* [DATA RECORDS]:
________________________

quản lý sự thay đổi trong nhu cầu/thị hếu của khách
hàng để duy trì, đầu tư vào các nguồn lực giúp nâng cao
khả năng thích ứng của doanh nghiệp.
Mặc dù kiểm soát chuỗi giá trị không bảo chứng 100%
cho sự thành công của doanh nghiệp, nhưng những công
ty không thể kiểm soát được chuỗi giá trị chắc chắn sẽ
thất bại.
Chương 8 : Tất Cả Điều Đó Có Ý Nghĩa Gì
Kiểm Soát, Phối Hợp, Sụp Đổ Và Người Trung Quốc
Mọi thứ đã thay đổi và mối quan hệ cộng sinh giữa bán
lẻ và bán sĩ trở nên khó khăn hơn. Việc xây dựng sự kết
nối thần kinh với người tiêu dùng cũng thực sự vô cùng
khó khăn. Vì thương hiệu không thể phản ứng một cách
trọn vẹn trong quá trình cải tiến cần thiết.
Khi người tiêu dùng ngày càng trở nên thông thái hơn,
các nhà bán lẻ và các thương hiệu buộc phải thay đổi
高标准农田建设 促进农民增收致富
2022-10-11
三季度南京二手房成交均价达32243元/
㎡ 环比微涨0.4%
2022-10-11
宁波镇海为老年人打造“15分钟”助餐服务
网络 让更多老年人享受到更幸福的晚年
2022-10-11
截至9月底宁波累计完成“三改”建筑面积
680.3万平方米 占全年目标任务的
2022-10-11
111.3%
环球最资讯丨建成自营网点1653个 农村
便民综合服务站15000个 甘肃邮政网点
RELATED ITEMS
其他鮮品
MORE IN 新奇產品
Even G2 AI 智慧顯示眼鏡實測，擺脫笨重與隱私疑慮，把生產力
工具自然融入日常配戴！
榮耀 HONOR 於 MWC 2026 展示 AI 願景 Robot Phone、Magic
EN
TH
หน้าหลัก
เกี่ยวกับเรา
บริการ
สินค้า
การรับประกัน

________________________

* [DESCRIPTION OF THE TASK]: Only one stretch is wanted, so please give again exactly the lines from the start of the data through the line containing "các nhà bán", both ends included.

* [ANSWER TO THIS TASK]:
quản lý sự thay đổi trong nhu cầu/thị hếu của khách
hàng để duy trì, đầu tư vào các nguồn lực giúp nâng cao
khả năng thích ứng của doanh nghiệp.
Mặc dù kiểm soát chuỗi giá trị không bảo chứng 100%
cho sự thành công của doanh nghiệp, nhưng những công
ty không thể kiểm soát được chuỗi giá trị chắc chắn sẽ
thất bại.
Chương 8 : Tất Cả Điều Đó Có Ý Nghĩa Gì
Kiểm Soát, Phối Hợp, Sụp Đổ Và Người Trung Quốc
Mọi thứ đã thay đổi và mối quan hệ cộng sinh giữa bán
lẻ và bán sĩ trở nên khó khăn hơn. Việc xây dựng sự kết
nối thần kinh với người tiêu dùng cũng thực sự vô cùng
khó khăn. Vì thương hiệu không thể phản ứng một cách
trọn vẹn trong quá trình cải tiến cần thiết.
Khi người tiêu dùng ngày càng trở nên thông thái hơn,
các nhà bán lẻ và các thương hiệu buộc phải thay đổi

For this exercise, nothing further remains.